Once gene interactions are discovered, they may be used for mate allocation in livestock breeding, where individuals are mated to achieve favourable non-additive gene combinations to further increase genetic gain [46]. Apart from breeding applications, improved statistical modelling [41] and our cognitive interest in the formation of complex phenotypes will benefit from knowledge about the distribution of non-additive effects over the genome and their size.
4.5 Number of simulated QTL
An increase in the number of QTL was accompanied by a reduction in the quality of fBayesB for genetic value prediction. fBayesB was able to identify only the biggest QTL effects in the simulated scenarios, in which (nearly) the same amount of genetic variation was spread over 23 or 230 QTL. Thus, effect size in the 230-QTL scenario was roughly one-tenth of that in the 23-QTL case. This complicated the identification of genetic effects in general and, in particular, of non-additive effects, which contributed very little to the genetic variance when compared with additive effects.
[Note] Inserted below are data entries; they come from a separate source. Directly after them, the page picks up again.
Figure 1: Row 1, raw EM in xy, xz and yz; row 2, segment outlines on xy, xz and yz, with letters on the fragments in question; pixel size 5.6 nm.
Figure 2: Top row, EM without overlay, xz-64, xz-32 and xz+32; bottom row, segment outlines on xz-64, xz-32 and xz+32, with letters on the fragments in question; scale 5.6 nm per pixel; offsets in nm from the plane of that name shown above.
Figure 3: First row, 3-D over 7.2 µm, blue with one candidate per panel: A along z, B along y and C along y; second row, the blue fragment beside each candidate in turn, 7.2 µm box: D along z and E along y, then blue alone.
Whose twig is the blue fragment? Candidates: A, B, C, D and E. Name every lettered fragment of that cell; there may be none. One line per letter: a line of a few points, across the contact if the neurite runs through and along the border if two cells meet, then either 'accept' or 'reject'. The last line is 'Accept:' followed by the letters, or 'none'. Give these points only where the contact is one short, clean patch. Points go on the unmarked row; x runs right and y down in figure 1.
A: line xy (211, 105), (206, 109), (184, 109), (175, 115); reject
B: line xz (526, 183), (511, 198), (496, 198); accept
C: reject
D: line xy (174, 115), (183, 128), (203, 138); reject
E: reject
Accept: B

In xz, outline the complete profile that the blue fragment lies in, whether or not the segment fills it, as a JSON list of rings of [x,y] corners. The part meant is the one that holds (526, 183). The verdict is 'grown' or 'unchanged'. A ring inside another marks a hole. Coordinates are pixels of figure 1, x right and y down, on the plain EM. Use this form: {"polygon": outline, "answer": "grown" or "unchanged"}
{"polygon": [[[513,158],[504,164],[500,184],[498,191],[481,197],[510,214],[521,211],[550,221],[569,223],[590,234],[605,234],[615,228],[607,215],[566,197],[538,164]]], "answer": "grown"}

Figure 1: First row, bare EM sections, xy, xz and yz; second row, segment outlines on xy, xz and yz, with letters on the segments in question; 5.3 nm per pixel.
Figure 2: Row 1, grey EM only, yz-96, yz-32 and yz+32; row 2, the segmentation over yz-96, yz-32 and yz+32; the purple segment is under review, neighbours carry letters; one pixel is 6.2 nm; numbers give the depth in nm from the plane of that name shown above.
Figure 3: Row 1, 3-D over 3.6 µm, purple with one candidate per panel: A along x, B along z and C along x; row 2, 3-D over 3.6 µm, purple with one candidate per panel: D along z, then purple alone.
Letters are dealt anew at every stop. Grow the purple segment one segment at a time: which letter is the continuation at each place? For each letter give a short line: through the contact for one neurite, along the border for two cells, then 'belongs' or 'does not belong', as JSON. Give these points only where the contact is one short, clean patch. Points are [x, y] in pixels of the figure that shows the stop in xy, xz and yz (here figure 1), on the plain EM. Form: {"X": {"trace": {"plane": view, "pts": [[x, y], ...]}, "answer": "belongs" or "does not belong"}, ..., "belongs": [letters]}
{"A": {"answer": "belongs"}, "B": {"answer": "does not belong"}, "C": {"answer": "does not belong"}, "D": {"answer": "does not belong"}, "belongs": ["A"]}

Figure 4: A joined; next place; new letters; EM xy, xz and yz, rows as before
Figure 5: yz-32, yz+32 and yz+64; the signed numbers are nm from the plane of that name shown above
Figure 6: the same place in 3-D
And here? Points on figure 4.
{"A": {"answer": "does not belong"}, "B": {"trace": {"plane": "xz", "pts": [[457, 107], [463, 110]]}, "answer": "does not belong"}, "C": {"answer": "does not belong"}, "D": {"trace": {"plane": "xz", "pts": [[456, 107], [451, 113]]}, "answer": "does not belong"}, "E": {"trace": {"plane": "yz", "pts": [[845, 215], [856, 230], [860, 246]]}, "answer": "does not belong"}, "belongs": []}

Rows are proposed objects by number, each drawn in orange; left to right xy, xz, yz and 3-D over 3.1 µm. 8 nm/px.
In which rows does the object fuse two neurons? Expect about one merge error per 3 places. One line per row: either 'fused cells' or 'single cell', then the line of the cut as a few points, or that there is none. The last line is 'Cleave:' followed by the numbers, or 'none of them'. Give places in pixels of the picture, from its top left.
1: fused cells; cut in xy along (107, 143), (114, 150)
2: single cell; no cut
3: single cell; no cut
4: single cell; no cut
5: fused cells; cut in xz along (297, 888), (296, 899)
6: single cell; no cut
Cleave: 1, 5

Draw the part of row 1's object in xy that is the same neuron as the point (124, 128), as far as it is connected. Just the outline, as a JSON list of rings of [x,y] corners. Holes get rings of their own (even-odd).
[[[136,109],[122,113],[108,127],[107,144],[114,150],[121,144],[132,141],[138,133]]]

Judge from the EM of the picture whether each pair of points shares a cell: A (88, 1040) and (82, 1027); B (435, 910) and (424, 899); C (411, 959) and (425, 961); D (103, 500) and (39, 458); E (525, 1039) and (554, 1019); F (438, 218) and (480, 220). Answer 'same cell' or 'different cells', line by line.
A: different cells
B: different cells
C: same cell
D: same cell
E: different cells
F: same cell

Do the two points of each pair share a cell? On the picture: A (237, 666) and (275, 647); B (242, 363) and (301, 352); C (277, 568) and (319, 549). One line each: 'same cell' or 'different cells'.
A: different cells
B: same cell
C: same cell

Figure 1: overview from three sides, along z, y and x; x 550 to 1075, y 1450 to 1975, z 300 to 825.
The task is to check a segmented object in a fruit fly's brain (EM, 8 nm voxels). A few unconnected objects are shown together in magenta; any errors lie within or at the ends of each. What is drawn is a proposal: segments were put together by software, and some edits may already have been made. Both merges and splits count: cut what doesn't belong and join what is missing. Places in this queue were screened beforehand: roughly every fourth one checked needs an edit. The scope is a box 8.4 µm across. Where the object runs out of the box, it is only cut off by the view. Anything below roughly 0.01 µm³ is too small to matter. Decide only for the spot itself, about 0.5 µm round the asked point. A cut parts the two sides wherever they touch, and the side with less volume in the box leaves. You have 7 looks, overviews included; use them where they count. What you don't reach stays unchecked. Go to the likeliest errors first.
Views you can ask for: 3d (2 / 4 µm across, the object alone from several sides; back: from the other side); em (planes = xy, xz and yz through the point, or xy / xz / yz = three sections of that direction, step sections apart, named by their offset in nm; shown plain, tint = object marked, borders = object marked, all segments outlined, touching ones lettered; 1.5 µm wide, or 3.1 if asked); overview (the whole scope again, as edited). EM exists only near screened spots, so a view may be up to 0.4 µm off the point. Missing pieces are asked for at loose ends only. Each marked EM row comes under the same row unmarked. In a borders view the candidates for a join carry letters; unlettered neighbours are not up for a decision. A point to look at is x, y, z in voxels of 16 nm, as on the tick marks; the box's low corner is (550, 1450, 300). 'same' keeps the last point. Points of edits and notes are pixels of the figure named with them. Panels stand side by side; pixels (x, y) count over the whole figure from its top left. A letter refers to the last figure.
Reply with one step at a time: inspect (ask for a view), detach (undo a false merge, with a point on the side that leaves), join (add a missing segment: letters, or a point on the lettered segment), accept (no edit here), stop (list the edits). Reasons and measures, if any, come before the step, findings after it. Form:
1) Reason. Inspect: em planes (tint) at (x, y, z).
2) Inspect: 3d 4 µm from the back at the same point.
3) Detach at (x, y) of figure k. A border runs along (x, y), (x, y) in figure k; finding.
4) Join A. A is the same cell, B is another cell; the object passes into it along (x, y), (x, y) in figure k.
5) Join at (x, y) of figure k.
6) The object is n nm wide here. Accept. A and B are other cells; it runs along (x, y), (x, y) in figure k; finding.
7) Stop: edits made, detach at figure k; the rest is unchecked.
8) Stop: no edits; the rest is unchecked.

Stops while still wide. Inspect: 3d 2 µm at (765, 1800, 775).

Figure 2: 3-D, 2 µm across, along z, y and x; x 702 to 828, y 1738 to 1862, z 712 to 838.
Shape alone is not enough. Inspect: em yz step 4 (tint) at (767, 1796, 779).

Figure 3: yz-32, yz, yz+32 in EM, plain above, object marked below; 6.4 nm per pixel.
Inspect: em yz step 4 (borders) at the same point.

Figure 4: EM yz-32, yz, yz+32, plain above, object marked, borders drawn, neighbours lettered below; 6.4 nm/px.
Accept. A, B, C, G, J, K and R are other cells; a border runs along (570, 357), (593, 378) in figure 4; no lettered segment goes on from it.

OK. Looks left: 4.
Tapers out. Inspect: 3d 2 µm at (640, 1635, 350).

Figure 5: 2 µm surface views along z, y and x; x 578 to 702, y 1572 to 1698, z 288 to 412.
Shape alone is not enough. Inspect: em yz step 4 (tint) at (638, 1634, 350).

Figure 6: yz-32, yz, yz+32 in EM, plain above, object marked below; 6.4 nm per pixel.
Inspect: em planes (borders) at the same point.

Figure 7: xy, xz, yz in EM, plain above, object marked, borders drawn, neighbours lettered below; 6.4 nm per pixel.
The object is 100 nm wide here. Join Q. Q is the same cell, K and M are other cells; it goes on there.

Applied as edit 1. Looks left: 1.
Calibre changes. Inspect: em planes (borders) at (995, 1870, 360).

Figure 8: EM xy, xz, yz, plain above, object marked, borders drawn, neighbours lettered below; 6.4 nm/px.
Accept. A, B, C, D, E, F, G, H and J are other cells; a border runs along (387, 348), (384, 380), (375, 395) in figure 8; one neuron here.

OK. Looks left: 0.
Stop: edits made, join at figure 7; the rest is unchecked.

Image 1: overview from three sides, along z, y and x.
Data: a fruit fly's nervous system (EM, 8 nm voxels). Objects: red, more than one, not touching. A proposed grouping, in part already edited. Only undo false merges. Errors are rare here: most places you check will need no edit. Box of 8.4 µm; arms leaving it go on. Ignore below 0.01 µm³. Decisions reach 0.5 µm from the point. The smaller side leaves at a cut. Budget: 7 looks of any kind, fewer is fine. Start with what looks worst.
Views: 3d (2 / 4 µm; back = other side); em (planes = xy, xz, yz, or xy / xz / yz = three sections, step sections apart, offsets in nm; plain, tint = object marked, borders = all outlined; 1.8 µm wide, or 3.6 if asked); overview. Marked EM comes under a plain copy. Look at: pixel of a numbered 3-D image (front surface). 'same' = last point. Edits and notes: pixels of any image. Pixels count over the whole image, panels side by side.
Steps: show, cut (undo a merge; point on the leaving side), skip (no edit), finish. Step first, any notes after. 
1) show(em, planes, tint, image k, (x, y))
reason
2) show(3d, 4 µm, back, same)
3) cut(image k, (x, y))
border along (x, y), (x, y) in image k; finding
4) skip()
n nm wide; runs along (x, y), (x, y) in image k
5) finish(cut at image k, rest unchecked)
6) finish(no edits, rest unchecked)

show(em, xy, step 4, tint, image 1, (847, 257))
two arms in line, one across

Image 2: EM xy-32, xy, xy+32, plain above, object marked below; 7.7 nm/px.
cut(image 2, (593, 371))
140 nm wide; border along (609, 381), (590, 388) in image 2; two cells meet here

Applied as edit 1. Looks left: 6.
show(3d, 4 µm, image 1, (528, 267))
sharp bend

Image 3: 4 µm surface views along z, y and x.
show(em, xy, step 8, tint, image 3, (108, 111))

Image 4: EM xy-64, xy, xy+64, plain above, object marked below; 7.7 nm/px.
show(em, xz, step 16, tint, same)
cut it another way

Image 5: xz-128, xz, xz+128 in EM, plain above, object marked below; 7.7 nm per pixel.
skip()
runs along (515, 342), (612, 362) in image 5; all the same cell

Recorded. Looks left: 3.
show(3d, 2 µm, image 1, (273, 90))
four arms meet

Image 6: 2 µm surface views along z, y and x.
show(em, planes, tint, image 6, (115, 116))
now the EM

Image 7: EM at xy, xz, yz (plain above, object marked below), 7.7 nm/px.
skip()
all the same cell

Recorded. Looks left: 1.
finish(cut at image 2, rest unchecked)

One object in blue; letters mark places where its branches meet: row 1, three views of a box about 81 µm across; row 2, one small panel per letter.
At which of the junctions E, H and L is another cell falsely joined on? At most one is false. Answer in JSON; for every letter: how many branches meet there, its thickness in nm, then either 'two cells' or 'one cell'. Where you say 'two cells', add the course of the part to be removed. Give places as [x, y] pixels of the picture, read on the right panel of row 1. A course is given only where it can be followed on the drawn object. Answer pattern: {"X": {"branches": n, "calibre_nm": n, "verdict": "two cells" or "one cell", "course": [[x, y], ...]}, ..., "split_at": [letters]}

Many tiny effects were estimated with BayesB, even if genetic variation was caused by few QTL with large effects. In both QTL scenarios, accuracy of genetic value prediction was at a high level with BayesB. It may be more realistic to assume that most livestock traits are influenced by many loci and therefore best results can be expected with BayesB.
5 Conclusion
This simulation study showed that the fast Bayesian method (fBayesB) is convenient for genetic value prediction. It requires only a fraction of computing time compared to a conventional MCMC approach BayesB and also enables estimating pairwise interactions.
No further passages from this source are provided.